Maison de la culture de Tizi Ouzou


Journée d’étude sur la famille Amrouche

Fadhma Ait MansourUn parcours douloureux relaté dans «Histoire de ma vie», de Fadhma Ait Mansour.

«Il y a une volonté d’effacement à cause de la confession et du choix d’être naturalisé», a déclaré une participante à la rencontre autour de l’œuvre des Amrouche.

Une journée d’étude sur la famille Amrouche a eu lieu samedi dernier à la maison de la culture Mouloud Mammeri de Tizi Ouzou. Le public a  assisté à des témoignages de conférenciers, et a eu droit à des échanges contradictoires sur le parcours et l’œuvre des Amrouche. Dans sa communication, Slimane Benaziez, enseignant à l’école supérieure de journalisme d’Alger, dressera un aperçu historique non moins exhaustif sur les Amrouche.Par ailleurs, tout en reconnaissant la difficulté de «prétendre épuiser toute la richesse des ses romans»,  Amhis El Djouher, auteur, fera plutôt une lecture croisée de l’œuvre romanesque de Taos Amrouche (1913-1976), soulignant au début de son  exposé que le nom de cette dernière est associé à celui de Jean El Mouhoub (1906-1962), son frère aussi prestigieux qu’elle, et à celui de sa mère Fatma At Mansour (1882-1967) dont le parcours douloureux est relaté dans Histoire de ma vie (1968).

_ _ _ _ _

*Objet de la tâche*
Restituez à l'identique le passage de l'article sur la journée d'étude consacrée aux Amrouche, en partant de "Fadhma Ait MansourUn" et en allant jusqu'à "de l’œuvre des Amrouche.". Les enregistrements forment un matériau distinct, sans lien avec l'extrait.

Données recueillies
_ _ _ _ _

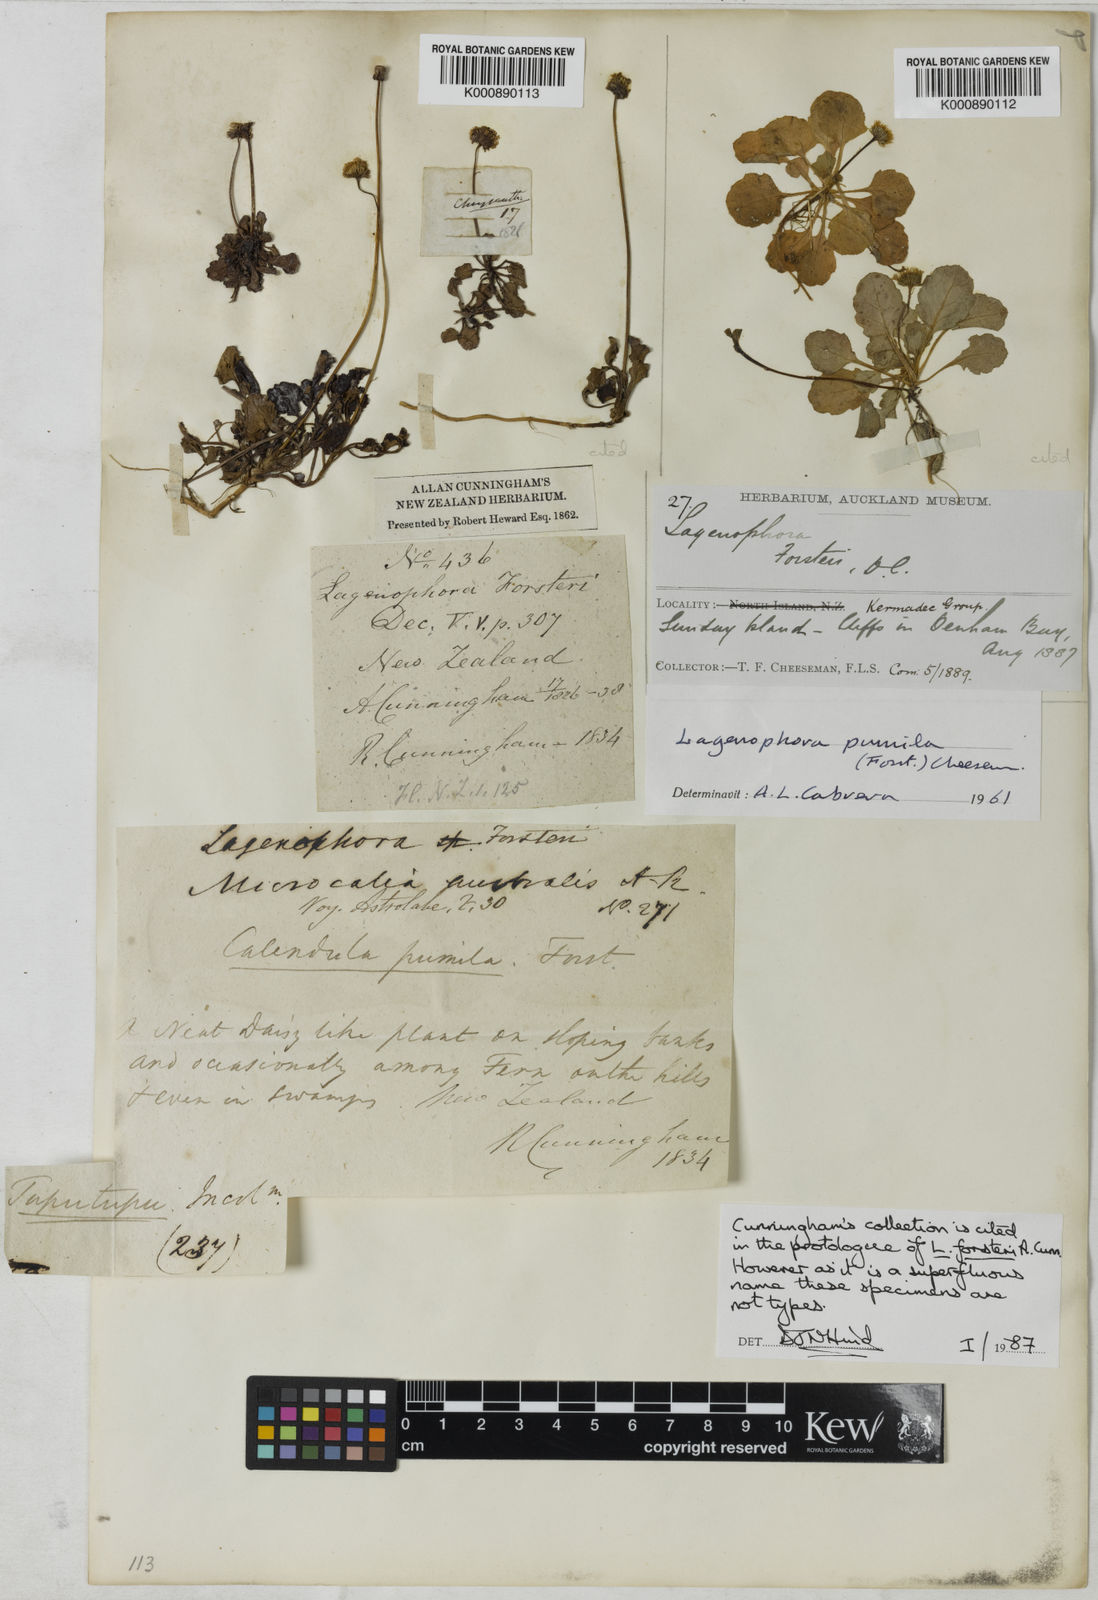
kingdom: Plantae
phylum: Tracheophyta
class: Magnoliopsida
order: Asterales
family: Asteraceae
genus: Lagenophora
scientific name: Lagenophora
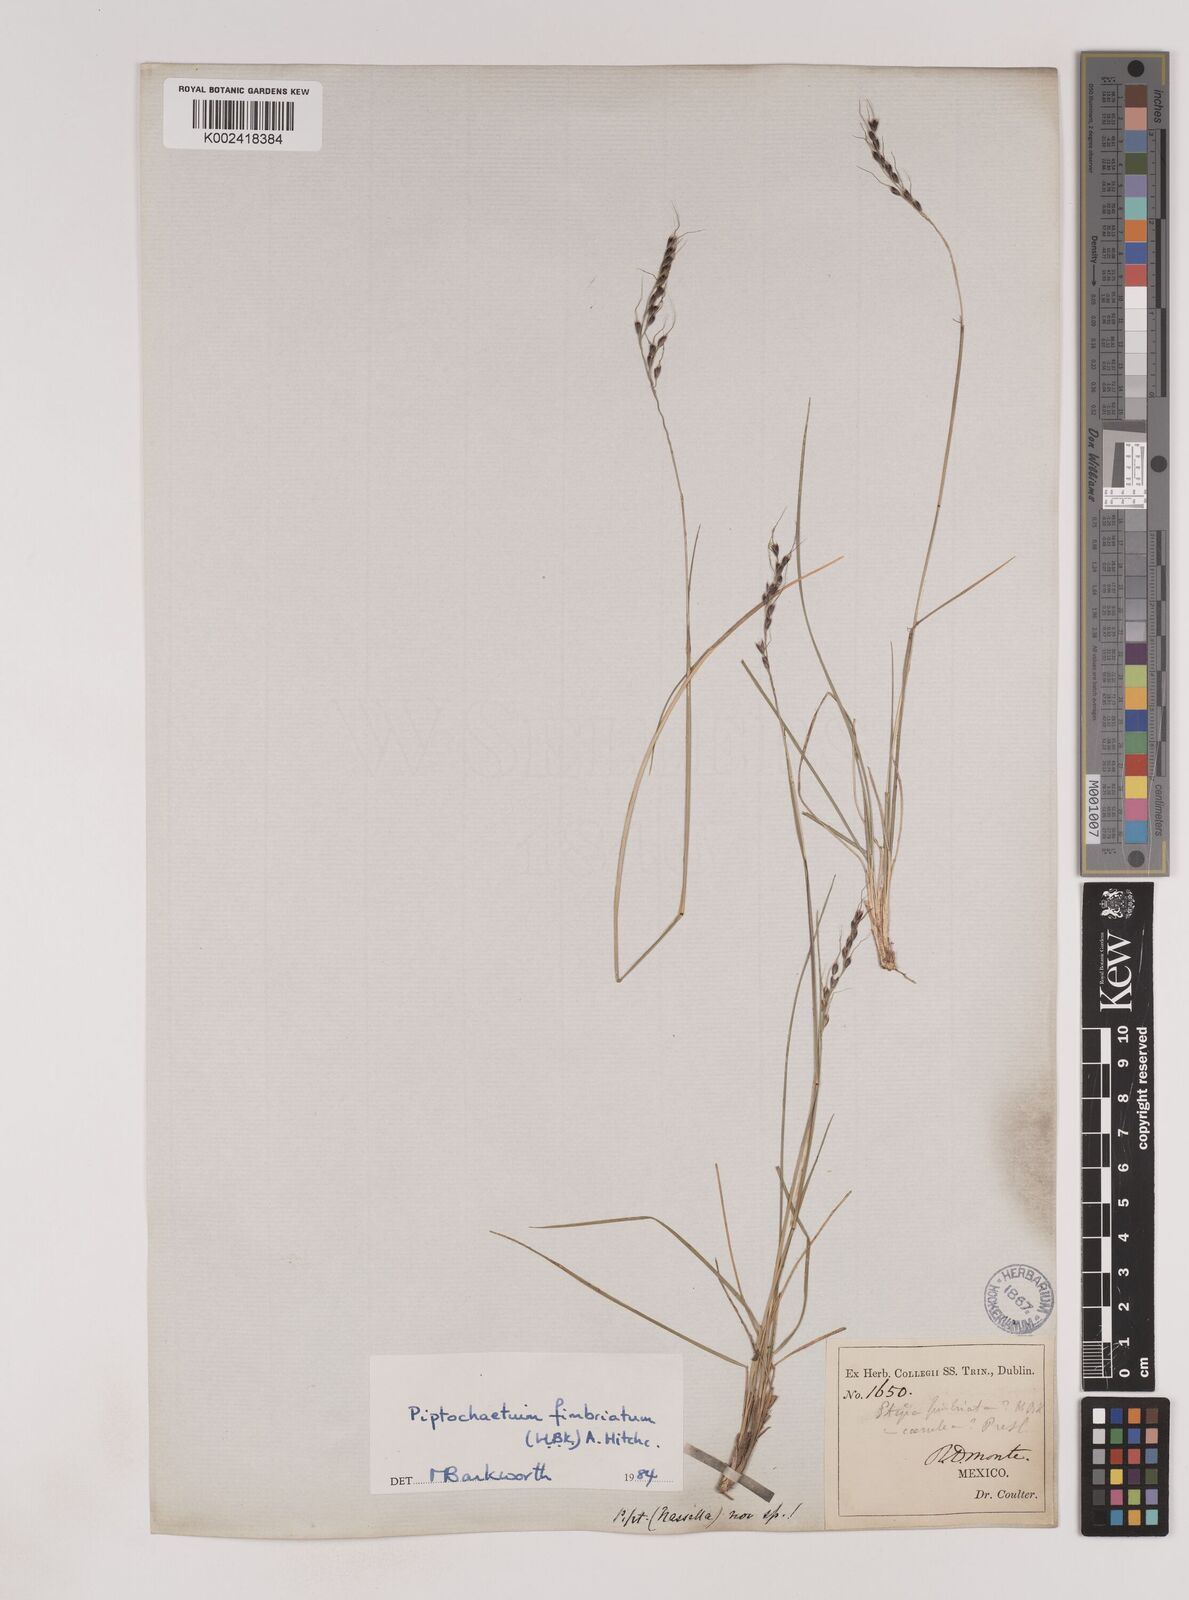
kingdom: Plantae
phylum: Tracheophyta
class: Liliopsida
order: Poales
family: Poaceae
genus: Piptochaetium
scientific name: Piptochaetium fimbriatum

_ _ _ _ _

*Solution proposée*
Fadhma Ait MansourUn parcours douloureux relaté dans «Histoire de ma vie», de Fadhma Ait Mansour.

«Il y a une volonté d’effacement à cause de la confession et du choix d’être naturalisé», a déclaré une participante à la rencontre autour de l’œuvre des Amrouche.